# Given text
[Start of section]

Schultz, No. 28,508, slip op. at 7.

{19} We review “[a] court’s decision not to excuse a party’s failure to file a timely appeal
. . . applying an abuse of discretion standard.” Trujillo, 117 N.M. at 276, 871 P.2d at 372.
In considering this issue, we also note that “it is this Court’s policy to construe both statutes
and court rules in favor of deciding an appeal on the merits whenever possible.” Lovelace
Med. Ctr. v. Mendez, 111 N.M. 336, 339, 805 P.2d 603, 606 (1991). In particular, notices
of appeal, even where technically defective, should be liberally construed to allow
consideration of the case on the merits. See In re Application No. 0436-A Into 3841 (Sleeper
v. Ensenada Land & Water Ass’n), 101 N.M. 579, 581, 686 P.2d 269, 271 (Ct. App. 1984)
(the reviewing court favors the interpretation which permits a review on the merits). This
principle is derived from the New Mexico Constitution, which provides that “an aggrieved
party shall have an absolute right to one appeal.” N.M. Const., art. VI, § 2. In Trujillo, we
reaffirmed our commitment to the principle that our rules should “expedite rather than hinder
this right,” while acknowledging that the right to an appeal must be balanced with “the need
for the efficient administration of justice.” 117 N.M. at 276, 871 P.2d at 372. We concluded
that

        [p]rocedural formalities should not outweigh basic rights where the facts
        present a marginal case which does not lend itself to a bright-line
        interpretation. Where ... there are two possible interpretations relating to the
        right to an appeal, that interpretation which permits a review on the merits
        rather than rigidly restricting appellate review should be favored.

[End of section]

# Data for review

[Start of section]

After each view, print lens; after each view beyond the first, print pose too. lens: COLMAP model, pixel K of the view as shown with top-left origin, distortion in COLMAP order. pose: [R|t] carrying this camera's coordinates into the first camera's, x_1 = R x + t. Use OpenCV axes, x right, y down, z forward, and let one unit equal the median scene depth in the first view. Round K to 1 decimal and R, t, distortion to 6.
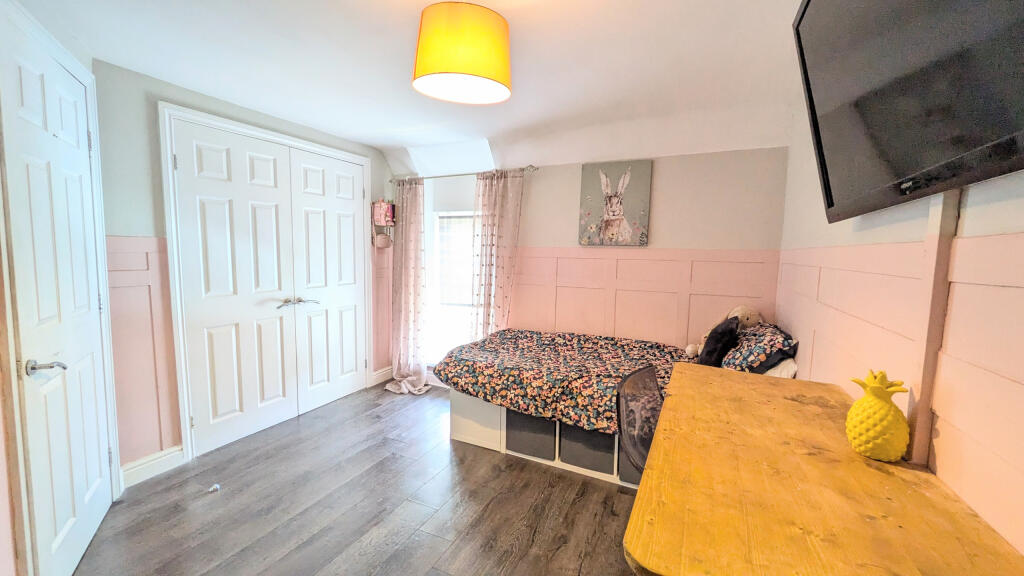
lens RADIAL K [[400.3, 0, 512.0], [0, 400.3, 288.0], [0, 0, 1]] dist [0.001629, -0.000729]
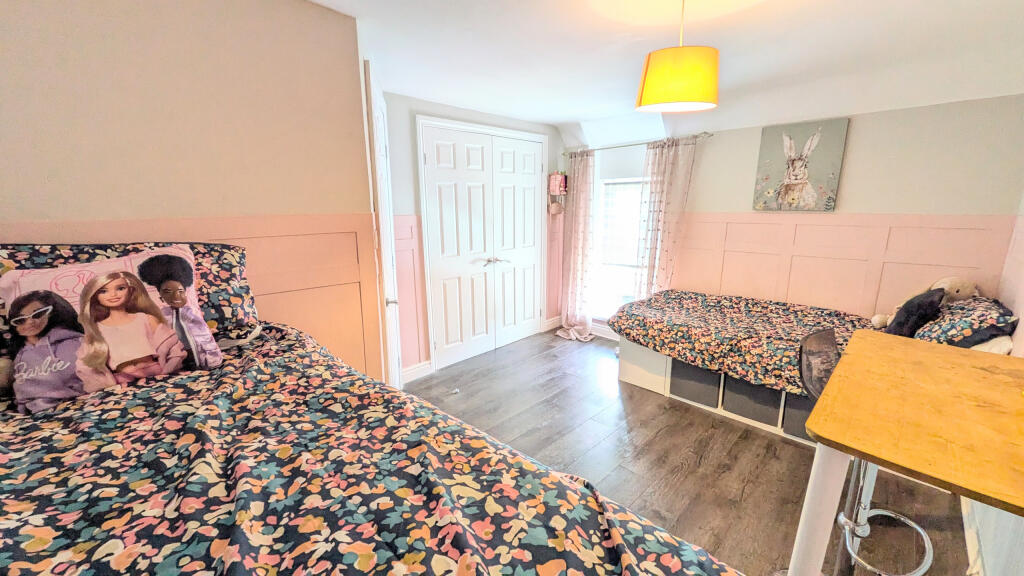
lens RADIAL K [[400.3, 0, 512.0], [0, 400.3, 288.0], [0, 0, 1]] dist [0.001629, -0.000729]
pose [[0.943422, 0.043127, -0.328779, -0.080446], [-0.006019, 0.993570, 0.113058, -0.028823], [0.331541, -0.104683, 0.937615, -0.209461]]
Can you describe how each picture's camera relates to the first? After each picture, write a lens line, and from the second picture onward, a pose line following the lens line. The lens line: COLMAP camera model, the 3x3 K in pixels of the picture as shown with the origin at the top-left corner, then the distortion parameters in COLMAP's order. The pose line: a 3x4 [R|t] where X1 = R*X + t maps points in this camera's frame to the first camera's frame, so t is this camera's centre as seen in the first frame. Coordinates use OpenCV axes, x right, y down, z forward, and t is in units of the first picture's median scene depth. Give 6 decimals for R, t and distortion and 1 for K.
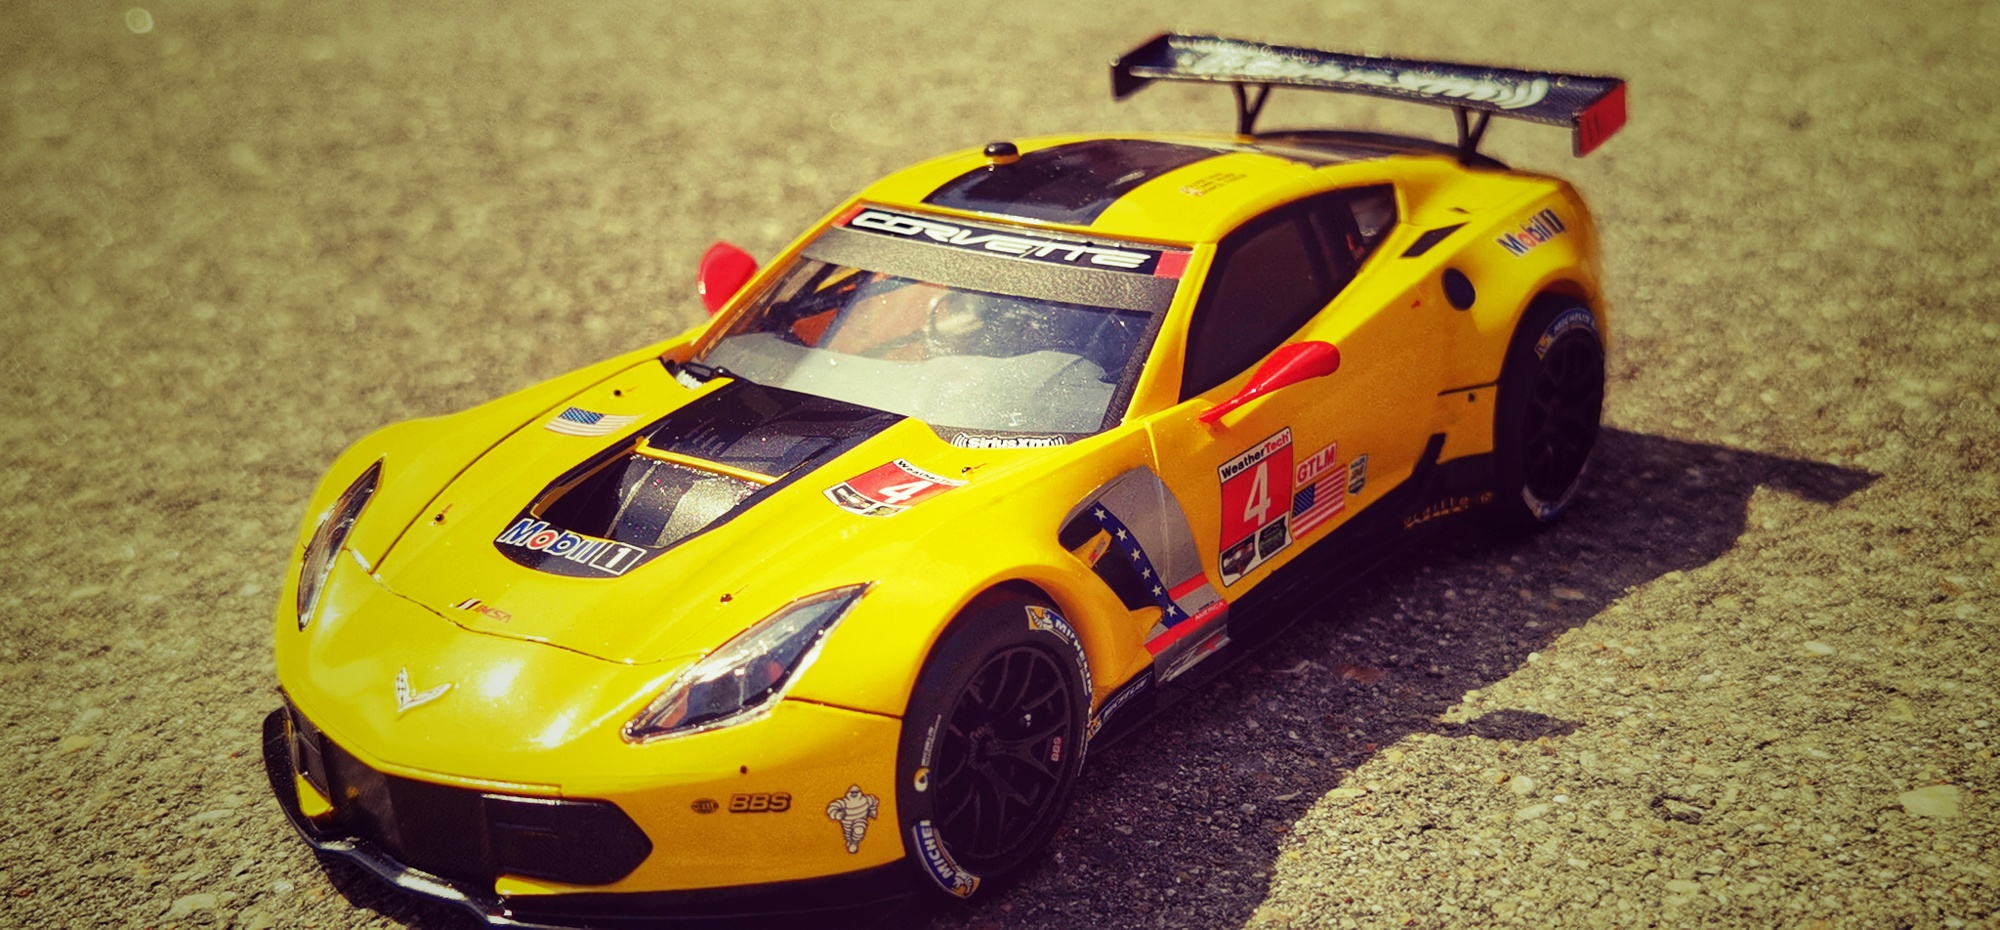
lens RADIAL K [[2480.3, 0, 1000.0], [0, 2480.3, 465.0], [0, 0, 1]] dist [0.017652, -0.001272]
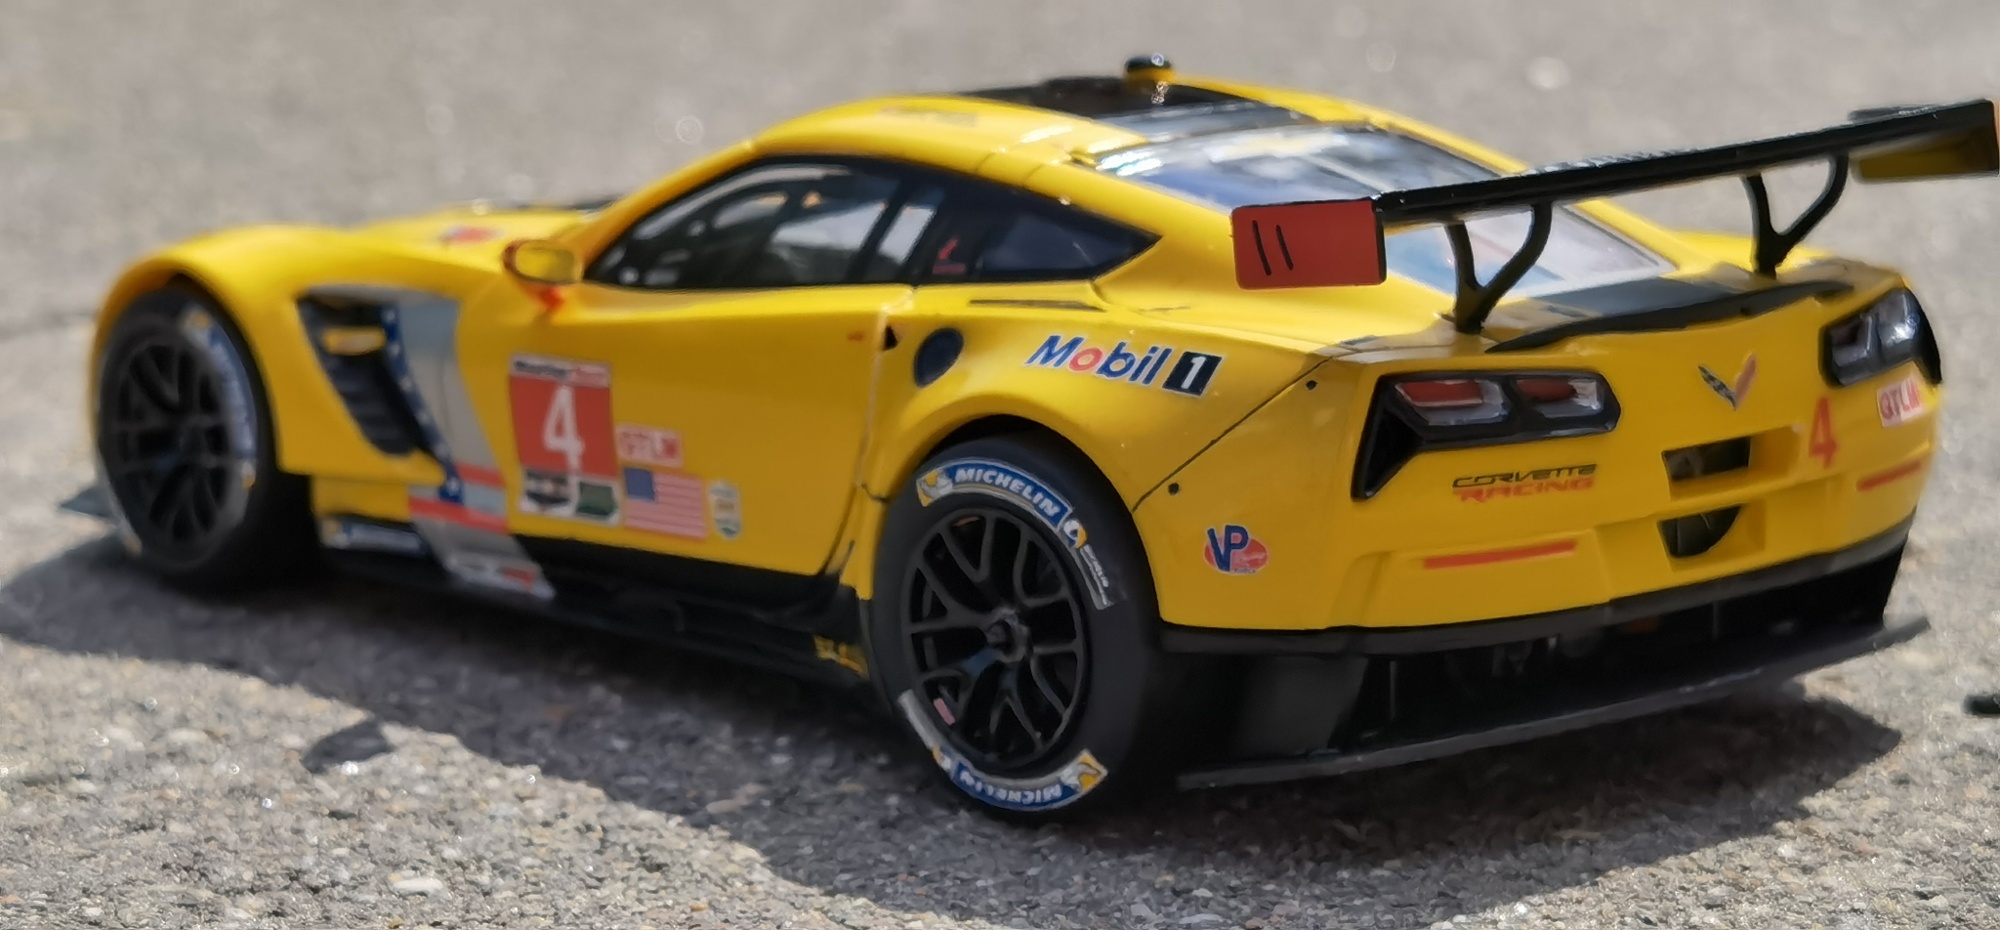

[End of section]

# Exercise goal
Copy out the court opinion between "In considering this" and "(Ct. App. 1984)", inclusive, swapping "liberally" for "broadly".

# Result of this task
In considering this issue, we also note that “it is this Court’s policy to construe both statutes
and court rules in favor of deciding an appeal on the merits whenever possible.” Lovelace
Med. Ctr. v. Mendez, 111 N.M. 336, 339, 805 P.2d 603, 606 (1991). In particular, notices
of appeal, even where technically defective, should be broadly construed to allow
consideration of the case on the merits. See In re Application No. 0436-A Into 3841 (Sleeper
v. Ensenada Land & Water Ass’n), 101 N.M. 579, 581, 686 P.2d 269, 271 (Ct. App. 1984)